(Transcribed page contents)
-- Opening Marker --

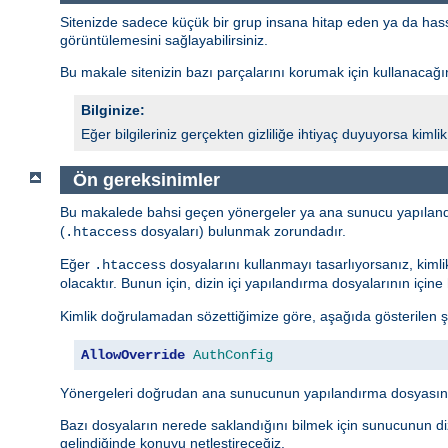
Sitenizde sadece küçük bir grup insana hitap eden ya da hassas 
görüntülemesini sağlayabilirsiniz.
Bu makale sitenizin bazı parçalarını korumak için kullanacağını
Bilginize:
Eğer bilgileriniz gerçekten gizliliğe ihtiyaç duyuyorsa kim
Ön gereksinimler
Bu makalede bahsi geçen yönergeler ya ana sunucu yapıland
(
dosyaları) bulunmak zorundadır.
.htaccess
Eğer
dosyalarını kullanmayı tasarlıyorsanız, kiml
.htaccess
olacaktır. Bunun için, dizin içi yapılandırma dosyalarının içi
Kimlik doğrulamadan sözettiğimize göre, aşağıda gösterilen ş
AllowOverride
AuthConfig
Yönergeleri doğrudan ana sunucunun yapılandırma dosyasına
Bazı dosyaların nerede saklandığını bilmek için sunucunun diz
gelindiğinde konuyu netleştireceğiz.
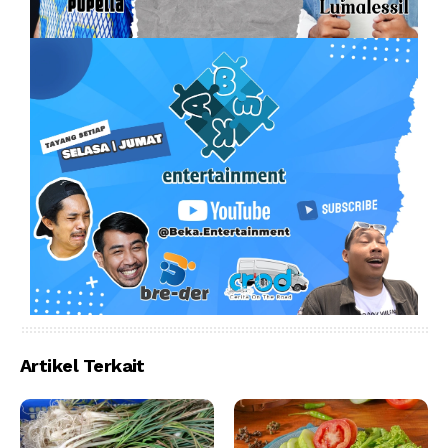
Artikel Terkait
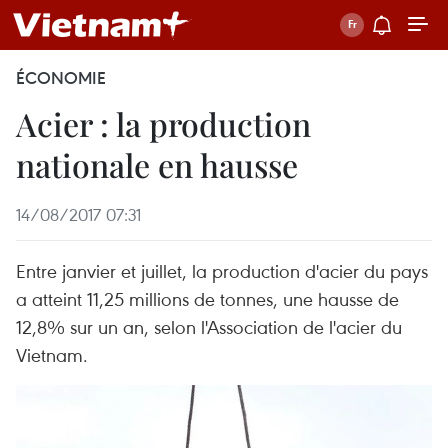
ÉCONOMIE
Acier : la production
nationale en hausse
14/08/2017 07:31
Entre janvier et juillet, la production d'acier du pays
a atteint 11,25 millions de tonnes, une hausse de
12,8% sur un an, selon l'Association de l'acier du
Vietnam.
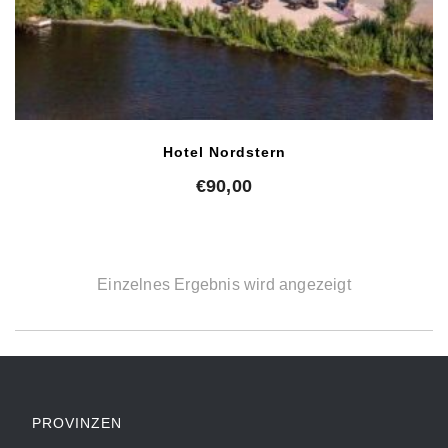
Hotel Nordstern
€
90,00
Einzelnes Ergebnis wird angezeigt
PROVINZEN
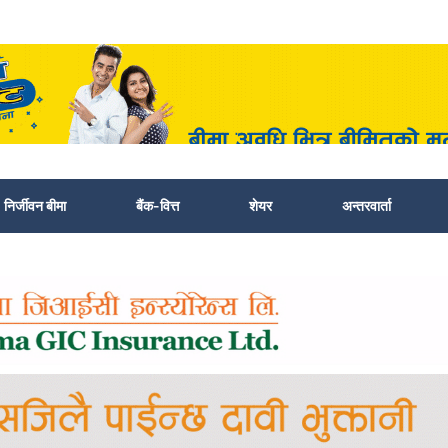
निर्जीवन बीमा
बैंक-वित्त
शेयर
अन्तरवार्ता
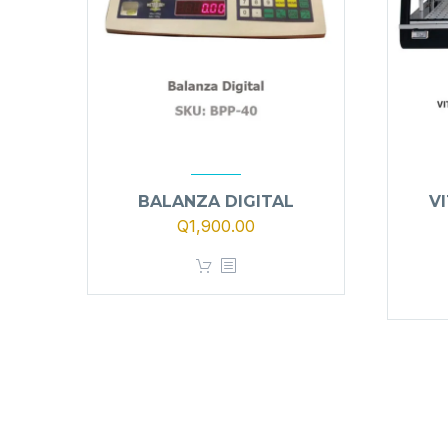
BALANZA DIGITAL
V
Q
1,900.00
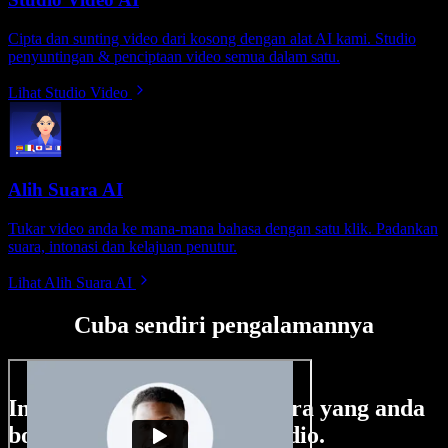
Cipta dan sunting video dari kosong dengan alat AI kami. Studio
penyuntingan & penciptaan video semua dalam satu.
Lihat Studio Video
Alih Suara AI
Tukar video anda ke mana-mana bahasa dengan satu klik. Padankan
suara, intonasi dan kelajuan penutur.
Lihat Alih Suara AI
Cuba sendiri pengalamannya
Ini hanya sebahagian perkara yang anda
boleh buat di Speechify Studio.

-- Closing Marker --

▶ Instructions for the task:
The lines of the records that contain the string "satu" should be located and copied.

▶ Output for this task:
penyuntingan & penciptaan video semua dalam satu.
Tukar video anda ke mana-mana bahasa dengan satu klik. Padankan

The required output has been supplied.